» Assigned task: Say how many lines of the listing below contain "političke", giving the number and nothing else.

==== Dataset entries ====

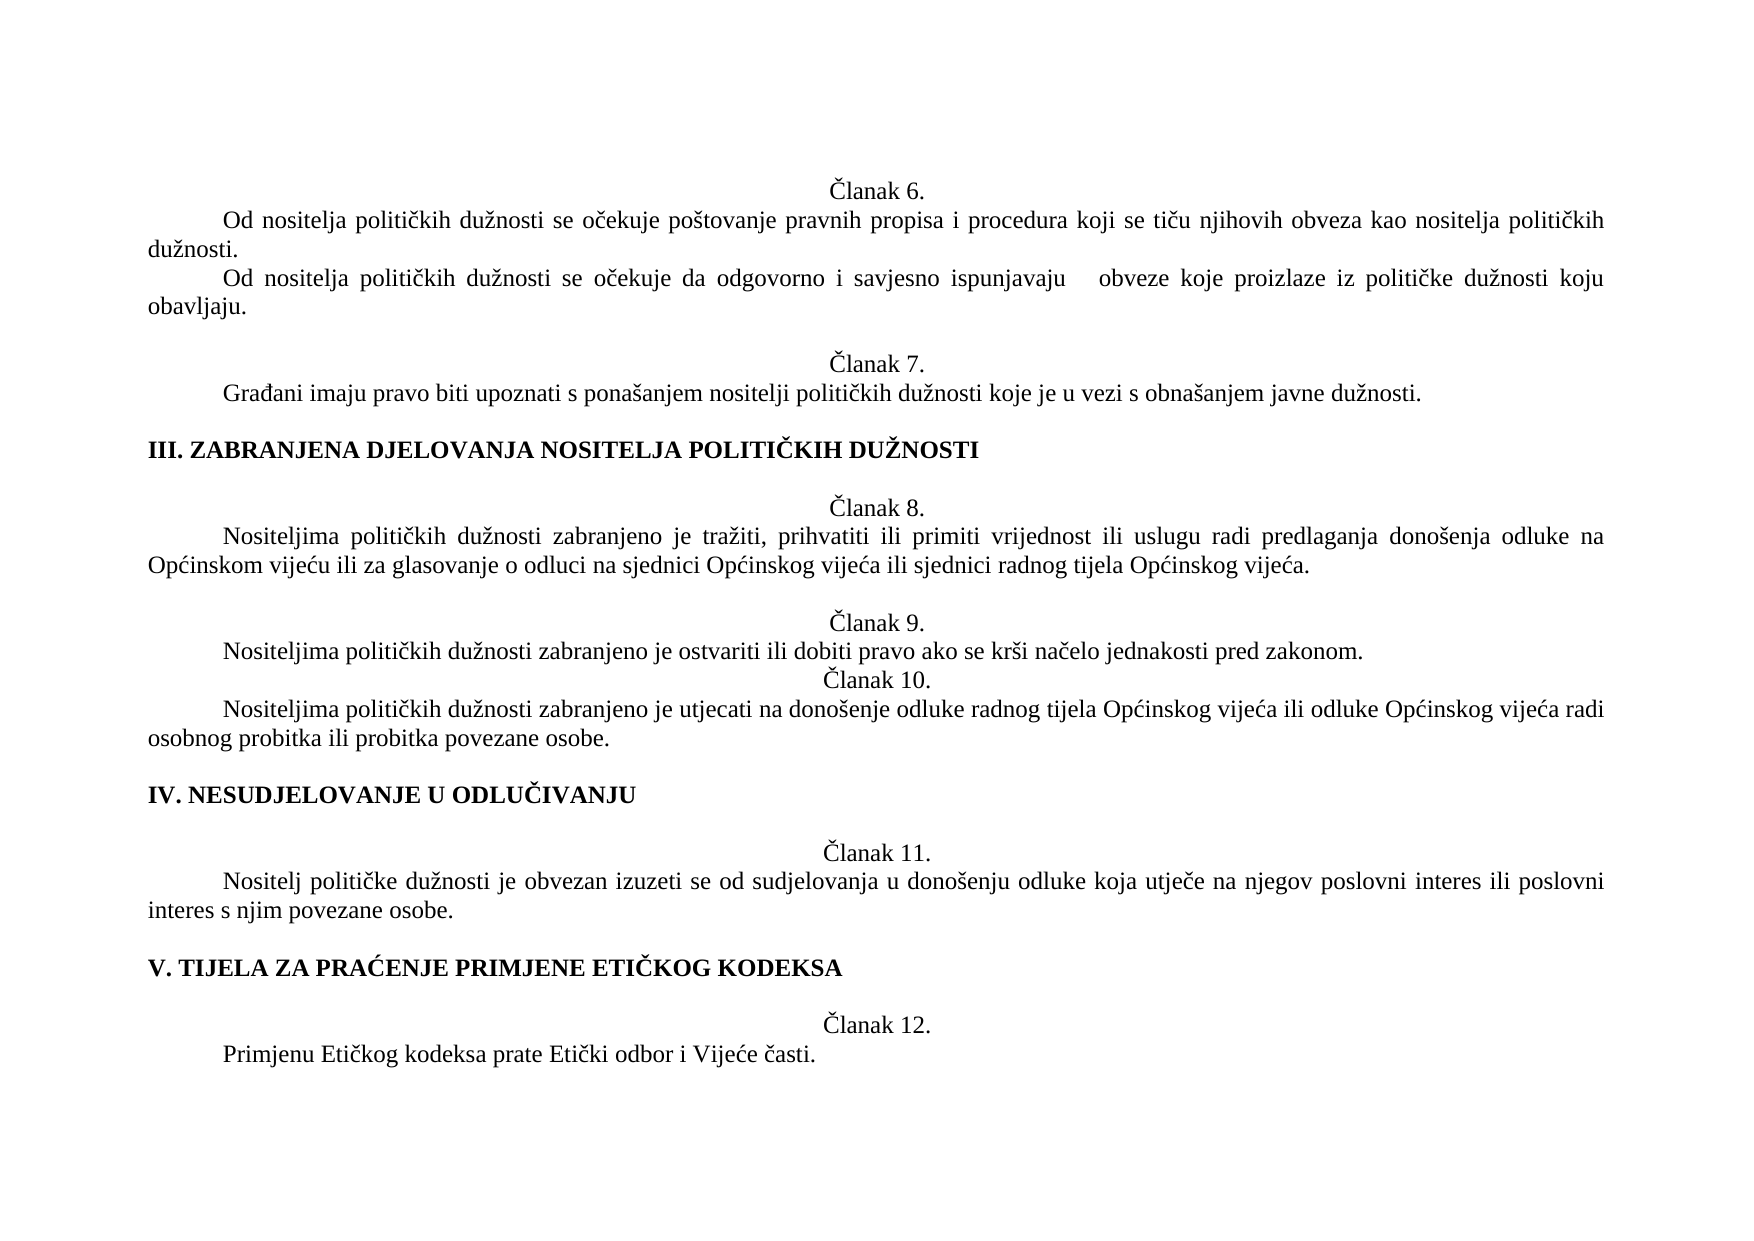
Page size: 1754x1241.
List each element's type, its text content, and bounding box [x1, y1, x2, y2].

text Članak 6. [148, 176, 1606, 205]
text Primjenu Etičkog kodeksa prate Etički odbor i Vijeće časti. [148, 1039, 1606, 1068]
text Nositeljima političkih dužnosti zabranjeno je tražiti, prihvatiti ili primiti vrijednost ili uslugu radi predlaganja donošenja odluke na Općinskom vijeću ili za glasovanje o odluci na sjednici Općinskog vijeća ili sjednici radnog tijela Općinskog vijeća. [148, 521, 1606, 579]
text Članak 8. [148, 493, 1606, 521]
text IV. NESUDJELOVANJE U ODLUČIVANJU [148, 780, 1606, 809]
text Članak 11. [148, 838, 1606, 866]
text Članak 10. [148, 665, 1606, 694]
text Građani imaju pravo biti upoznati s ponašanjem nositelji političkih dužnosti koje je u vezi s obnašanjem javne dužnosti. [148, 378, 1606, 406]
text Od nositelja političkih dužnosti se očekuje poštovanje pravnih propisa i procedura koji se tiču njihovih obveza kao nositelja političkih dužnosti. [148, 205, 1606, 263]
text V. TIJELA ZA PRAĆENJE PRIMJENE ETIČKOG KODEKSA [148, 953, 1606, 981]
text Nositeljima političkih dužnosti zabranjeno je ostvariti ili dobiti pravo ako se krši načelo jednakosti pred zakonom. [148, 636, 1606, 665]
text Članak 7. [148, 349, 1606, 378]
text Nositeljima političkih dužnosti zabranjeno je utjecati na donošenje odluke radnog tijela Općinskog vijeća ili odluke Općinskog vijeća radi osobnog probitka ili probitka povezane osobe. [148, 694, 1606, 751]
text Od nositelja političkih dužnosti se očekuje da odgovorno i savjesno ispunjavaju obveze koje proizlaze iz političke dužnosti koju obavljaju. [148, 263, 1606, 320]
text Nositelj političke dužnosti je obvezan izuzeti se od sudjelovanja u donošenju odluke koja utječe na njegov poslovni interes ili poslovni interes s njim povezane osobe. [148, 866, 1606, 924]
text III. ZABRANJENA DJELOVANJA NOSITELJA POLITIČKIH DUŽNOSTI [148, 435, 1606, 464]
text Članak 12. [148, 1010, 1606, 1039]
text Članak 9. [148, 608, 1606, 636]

====
==== Dataset entries ====

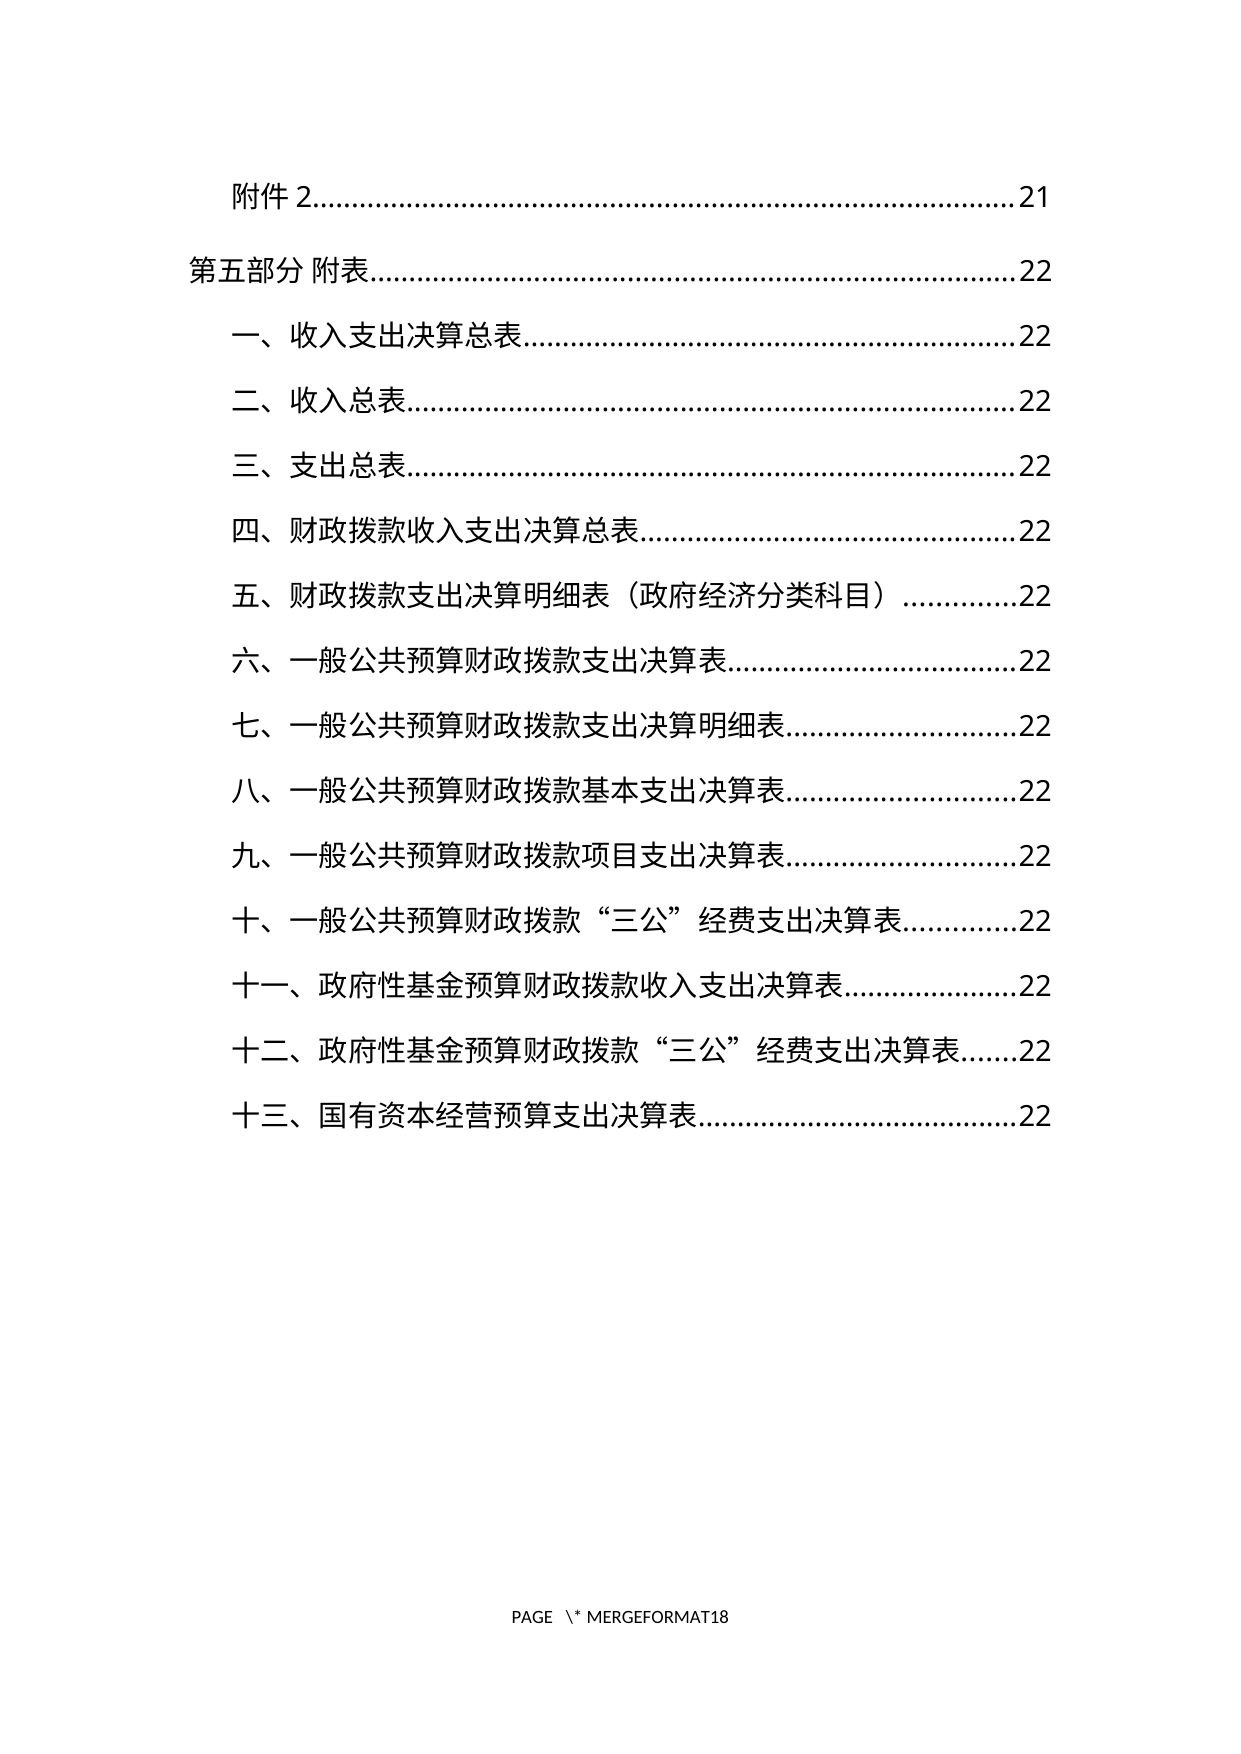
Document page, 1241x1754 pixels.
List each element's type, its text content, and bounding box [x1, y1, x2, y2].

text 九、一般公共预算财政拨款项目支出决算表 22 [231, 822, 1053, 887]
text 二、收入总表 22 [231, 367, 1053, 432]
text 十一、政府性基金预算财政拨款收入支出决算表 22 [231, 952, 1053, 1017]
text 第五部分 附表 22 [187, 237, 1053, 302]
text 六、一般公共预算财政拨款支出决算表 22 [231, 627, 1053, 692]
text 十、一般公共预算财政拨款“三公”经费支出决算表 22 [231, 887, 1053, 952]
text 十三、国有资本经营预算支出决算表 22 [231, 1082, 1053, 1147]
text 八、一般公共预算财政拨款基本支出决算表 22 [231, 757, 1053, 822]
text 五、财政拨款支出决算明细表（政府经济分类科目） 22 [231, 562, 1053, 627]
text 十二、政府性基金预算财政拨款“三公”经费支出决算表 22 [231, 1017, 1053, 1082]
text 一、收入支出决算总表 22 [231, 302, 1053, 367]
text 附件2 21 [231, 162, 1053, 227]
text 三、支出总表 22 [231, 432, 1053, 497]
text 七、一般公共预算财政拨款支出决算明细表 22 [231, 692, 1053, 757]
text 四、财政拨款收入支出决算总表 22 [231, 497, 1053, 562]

====

» Exercise result: 2